(Beginning of INPUT DATA)
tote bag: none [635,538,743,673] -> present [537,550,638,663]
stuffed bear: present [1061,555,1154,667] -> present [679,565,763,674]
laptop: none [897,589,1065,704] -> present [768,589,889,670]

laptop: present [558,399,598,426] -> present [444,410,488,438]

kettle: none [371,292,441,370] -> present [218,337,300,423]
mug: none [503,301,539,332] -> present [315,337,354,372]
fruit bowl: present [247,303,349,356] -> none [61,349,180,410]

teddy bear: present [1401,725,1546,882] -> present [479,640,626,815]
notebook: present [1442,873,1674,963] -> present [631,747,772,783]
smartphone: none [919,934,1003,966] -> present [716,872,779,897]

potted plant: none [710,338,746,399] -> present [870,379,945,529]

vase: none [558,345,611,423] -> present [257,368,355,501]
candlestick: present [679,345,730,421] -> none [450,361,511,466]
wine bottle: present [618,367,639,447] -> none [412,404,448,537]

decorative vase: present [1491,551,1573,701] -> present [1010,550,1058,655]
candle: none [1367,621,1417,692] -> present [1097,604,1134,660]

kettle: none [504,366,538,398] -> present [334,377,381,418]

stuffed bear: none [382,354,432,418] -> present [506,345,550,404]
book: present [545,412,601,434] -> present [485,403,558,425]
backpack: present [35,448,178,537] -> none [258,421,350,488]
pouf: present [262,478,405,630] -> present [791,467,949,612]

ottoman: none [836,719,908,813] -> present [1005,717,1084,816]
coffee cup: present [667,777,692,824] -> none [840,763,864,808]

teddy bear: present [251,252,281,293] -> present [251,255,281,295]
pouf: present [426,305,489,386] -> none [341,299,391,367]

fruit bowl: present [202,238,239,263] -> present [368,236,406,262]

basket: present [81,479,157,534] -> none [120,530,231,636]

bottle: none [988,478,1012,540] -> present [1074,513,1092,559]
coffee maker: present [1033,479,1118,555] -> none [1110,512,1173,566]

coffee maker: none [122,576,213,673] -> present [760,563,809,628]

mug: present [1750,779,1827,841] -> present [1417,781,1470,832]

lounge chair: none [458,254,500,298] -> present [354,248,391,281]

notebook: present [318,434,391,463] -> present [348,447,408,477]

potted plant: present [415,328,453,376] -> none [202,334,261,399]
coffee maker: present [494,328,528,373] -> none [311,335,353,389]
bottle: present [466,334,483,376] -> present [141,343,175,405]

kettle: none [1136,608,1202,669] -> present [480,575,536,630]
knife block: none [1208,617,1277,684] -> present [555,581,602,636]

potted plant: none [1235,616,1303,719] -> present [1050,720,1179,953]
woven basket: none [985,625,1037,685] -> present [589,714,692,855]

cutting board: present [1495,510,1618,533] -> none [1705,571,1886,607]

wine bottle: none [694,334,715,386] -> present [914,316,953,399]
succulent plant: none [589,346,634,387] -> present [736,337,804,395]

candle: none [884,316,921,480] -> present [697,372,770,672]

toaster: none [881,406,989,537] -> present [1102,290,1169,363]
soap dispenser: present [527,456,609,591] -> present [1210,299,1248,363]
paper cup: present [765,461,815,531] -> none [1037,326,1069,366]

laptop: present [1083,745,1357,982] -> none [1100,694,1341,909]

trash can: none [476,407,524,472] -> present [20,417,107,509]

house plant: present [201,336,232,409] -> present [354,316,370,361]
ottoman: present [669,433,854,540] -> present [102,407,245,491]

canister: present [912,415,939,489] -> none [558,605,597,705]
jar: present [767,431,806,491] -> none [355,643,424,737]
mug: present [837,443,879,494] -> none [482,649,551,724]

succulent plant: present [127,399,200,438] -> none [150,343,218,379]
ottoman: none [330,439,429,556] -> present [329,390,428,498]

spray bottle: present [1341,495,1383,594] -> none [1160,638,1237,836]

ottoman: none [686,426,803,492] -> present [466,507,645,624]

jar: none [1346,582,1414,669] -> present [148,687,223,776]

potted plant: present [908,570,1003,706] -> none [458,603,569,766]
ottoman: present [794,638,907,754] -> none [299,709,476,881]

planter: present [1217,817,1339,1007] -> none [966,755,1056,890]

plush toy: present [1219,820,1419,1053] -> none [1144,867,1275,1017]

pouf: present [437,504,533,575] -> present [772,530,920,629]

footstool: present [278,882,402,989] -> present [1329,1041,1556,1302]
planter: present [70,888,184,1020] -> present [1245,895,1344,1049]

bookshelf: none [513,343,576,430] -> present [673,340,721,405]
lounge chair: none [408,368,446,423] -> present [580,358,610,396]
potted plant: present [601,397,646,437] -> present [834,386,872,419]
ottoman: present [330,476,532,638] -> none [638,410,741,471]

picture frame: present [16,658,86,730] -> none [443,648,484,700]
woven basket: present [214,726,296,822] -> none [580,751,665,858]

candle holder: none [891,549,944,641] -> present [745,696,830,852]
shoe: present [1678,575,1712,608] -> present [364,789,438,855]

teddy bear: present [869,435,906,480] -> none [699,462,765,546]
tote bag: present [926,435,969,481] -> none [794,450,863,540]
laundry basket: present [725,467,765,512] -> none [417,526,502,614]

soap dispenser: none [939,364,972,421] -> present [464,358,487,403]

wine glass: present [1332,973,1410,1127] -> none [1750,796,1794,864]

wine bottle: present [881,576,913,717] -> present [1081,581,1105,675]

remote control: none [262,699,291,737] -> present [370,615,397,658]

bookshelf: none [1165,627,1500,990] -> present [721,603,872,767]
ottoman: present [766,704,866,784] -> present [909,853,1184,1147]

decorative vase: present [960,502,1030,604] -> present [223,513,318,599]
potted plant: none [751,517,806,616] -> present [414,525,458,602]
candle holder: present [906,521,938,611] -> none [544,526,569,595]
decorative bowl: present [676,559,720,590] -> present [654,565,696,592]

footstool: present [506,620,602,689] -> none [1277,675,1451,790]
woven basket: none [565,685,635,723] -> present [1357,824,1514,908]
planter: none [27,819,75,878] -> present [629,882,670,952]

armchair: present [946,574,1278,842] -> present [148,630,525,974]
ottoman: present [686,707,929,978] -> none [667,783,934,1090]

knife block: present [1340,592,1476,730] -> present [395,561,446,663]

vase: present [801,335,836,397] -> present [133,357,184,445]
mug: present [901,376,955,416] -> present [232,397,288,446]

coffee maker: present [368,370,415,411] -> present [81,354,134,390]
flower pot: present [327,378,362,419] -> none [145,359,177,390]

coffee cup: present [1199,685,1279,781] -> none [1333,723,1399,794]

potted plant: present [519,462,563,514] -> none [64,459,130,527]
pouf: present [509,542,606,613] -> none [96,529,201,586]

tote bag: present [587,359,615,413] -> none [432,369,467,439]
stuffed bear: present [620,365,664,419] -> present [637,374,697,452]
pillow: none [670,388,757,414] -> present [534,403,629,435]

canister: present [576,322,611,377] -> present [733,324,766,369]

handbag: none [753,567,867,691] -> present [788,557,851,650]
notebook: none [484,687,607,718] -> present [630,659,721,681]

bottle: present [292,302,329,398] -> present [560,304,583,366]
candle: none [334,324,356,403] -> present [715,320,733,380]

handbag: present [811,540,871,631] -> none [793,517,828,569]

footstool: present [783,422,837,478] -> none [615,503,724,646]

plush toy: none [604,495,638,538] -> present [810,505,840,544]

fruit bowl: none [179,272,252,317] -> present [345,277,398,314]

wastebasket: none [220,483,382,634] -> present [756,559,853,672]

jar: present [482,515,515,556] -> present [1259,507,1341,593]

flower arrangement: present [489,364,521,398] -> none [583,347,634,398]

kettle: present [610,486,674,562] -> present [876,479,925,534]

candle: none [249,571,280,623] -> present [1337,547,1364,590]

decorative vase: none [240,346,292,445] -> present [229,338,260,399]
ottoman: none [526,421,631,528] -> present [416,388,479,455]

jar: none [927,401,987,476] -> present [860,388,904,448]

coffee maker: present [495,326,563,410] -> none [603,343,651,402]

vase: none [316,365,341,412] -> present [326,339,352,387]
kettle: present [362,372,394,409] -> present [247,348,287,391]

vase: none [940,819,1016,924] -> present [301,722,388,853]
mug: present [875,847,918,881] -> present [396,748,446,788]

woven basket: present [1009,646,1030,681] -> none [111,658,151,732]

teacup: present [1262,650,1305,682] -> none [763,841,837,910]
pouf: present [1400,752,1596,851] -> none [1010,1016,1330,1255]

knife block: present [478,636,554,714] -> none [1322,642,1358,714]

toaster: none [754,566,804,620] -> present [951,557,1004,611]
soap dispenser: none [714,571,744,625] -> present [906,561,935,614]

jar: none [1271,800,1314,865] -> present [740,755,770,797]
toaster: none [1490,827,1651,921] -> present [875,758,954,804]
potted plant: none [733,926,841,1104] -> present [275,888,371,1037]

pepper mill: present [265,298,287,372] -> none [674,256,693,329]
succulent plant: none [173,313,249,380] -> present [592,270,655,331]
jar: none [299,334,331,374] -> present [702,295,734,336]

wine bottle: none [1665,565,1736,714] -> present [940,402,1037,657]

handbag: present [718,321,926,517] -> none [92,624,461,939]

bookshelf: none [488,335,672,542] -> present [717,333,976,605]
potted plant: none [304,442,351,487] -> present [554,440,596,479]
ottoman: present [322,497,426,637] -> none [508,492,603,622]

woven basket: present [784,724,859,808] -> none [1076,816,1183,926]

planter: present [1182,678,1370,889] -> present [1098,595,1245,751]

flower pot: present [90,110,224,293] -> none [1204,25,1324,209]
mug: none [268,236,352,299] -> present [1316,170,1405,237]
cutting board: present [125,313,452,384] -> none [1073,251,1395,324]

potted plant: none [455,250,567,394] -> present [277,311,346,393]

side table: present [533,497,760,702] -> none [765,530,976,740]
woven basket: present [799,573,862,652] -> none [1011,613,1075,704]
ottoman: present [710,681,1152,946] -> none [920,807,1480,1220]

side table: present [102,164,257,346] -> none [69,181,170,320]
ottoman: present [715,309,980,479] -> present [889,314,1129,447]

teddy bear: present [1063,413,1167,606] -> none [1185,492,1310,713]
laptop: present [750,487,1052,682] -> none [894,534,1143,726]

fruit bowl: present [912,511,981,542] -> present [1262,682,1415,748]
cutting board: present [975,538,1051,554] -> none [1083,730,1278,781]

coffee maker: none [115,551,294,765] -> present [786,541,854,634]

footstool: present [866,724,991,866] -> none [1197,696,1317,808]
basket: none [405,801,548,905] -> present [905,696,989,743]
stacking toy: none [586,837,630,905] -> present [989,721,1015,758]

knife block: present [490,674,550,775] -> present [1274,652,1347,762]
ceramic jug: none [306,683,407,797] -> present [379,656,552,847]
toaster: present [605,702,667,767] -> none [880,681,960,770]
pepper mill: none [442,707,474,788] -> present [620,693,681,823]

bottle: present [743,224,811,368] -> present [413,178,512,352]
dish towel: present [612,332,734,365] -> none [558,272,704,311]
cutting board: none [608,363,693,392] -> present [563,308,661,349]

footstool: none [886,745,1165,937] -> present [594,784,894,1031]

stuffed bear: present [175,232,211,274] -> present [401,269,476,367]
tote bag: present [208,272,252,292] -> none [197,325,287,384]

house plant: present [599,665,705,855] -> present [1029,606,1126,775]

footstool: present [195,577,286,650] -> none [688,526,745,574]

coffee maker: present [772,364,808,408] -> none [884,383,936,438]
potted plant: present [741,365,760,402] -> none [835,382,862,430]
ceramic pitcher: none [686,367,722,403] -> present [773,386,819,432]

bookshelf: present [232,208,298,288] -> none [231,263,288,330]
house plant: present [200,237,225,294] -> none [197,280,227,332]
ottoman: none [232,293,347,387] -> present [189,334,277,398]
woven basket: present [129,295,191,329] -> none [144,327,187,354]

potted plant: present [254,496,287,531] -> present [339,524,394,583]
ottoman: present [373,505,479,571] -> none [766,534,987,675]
(End of INPUT DATA)
> **WORK REQUEST**:
Check every line of the data, and copy the ones that contain "fruit".

> **OUTPUT FOR THIS TASK**:
fruit bowl: present [247,303,349,356] -> none [61,349,180,410]
fruit bowl: present [202,238,239,263] -> present [368,236,406,262]
fruit bowl: none [179,272,252,317] -> present [345,277,398,314]
fruit bowl: present [912,511,981,542] -> present [1262,682,1415,748]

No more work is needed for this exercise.